Ce n’est que le lendemain, 3 juin, que l’ennemi, remis de sa surprise, se décide à se porter en avant. Mais dans l’intervalle une Division d’Infanterie s’est installée et avec elle de nombreux régiments d’infanterie, d’artillerie et du Génie. En ce qui nous concerne, ici à Vaux-Parfonds, c’est le 208e régiment d’infanterie qui restera jusqu’au 18 juillet, jour de l’offensive Mangin et qui réussira à tenir les positions acquises durant tout ce temps, au prix de lourdes pertes. Pendant cette période, le plateau de Vaux-Parfonds sera la cible de bombardements fréquents, et notamment de bombardements par obus à gaz.
Mais revenons au 2 juin au soir. Dans les airs durant toute la journée, des avions français venant du terrain d’aviation du Plessis-Belleville volent en direction de Neuilly-Saint-Front, bombarder les lignes allemandes. A 20 heures, l’escadrille de la BR129 achève son dernier bombardement de la journée et rentre au terrain du Plessis-Belleville. Arrivés au-dessus de Marolles, elle est soudainement prise en chasse par plusieurs Fokkers allemands. Le dernier avion de la BR129, piloté par le sous-Lieutenant Jean-Toussaint Istria effectue un demi-tour et courageusement leur fait face.
À l’arrière, le mitrailleur Pierre Charvet fait feu sur l’ennemi. Le combat est dur. Les mitrailleuses crépitent mais brusquement s’arrêtent : les rouleaux sont vides. Tout en pilotant son appareil, J-T Istria attaque avec sa mitrailleuse avant. Le combat continue, acharné. Soudain, l’avion s’enflamme. Les corps des deux hommes tombent au sol, l’avion continue sa trajectoire et s’écrase sur la commune de Troësnes. Jean-Toussaint tombera dans la cour de cette propriété et Pierre dans le champ, juste en face. Son corps ne sera retrouvé que deux semaines plus tard et inhumé dans le cimetière provisoire qui commence à s’étendre, il avait 22 ans. Jean-Toussaint Istria sera enterré sur place par ses camarades de l’escadrille, dans la cour-même de cette propriété, il avait 27 ans.
Parmi les 102 soldats inhumés dans ce cimetière provisoire, il y en avait 60 du 208e Régiment d’Infanterie, 17 du 8e Régiment de Hussards, 11 du 21e Régiment de Dragons ainsi que trois brancardiers. Ce cimetière restera à cet emplacement jusqu’en 1922. Les corps qui n’ont pas été récupérés par leur famille, reposent de nos jours à la nécropole nationale de Villers-Cotterêts. La tombe du mitrailleur Pierre Charvet s’y trouve, au 5e rang à gauche, tombe n° 465.
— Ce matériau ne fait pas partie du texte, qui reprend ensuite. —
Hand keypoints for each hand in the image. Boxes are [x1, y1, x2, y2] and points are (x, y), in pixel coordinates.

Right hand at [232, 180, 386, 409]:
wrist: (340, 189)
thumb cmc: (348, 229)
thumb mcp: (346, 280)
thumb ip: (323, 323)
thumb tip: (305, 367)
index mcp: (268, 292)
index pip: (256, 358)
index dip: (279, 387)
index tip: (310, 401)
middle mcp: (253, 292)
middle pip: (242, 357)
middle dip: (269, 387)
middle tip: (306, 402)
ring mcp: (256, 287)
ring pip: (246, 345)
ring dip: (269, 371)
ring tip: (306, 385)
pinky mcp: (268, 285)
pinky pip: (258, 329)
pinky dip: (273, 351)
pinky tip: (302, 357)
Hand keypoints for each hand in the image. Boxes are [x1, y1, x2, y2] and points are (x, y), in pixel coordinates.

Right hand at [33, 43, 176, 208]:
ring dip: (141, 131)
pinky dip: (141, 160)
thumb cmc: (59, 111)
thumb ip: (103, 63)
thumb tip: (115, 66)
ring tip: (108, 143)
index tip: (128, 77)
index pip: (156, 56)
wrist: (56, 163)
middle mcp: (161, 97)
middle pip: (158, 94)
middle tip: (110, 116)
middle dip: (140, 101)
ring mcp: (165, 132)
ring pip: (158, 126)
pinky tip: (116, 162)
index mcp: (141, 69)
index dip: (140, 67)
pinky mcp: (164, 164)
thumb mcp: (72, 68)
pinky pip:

La dépouille de Jean-Toussaint Istria a été récupérée par sa famille et repose dans son village natal, à Pila-Canale en Corse du Sud.
Sa famille avait reçu la lettre d’adieu que Jean Toussaint avait écrit, au cas où il ne reviendrait pas de mission. Cette lettre va maintenant vous être lue par Matt…
Dernière petite anecdote de l’Histoire, mais non des moindres, 25 ans après ces faits, dans la nuit du 27 au 28 décembre 1943, il y a eu à cet endroit un parachutage d’armes pour les réseaux de la Résistance locale.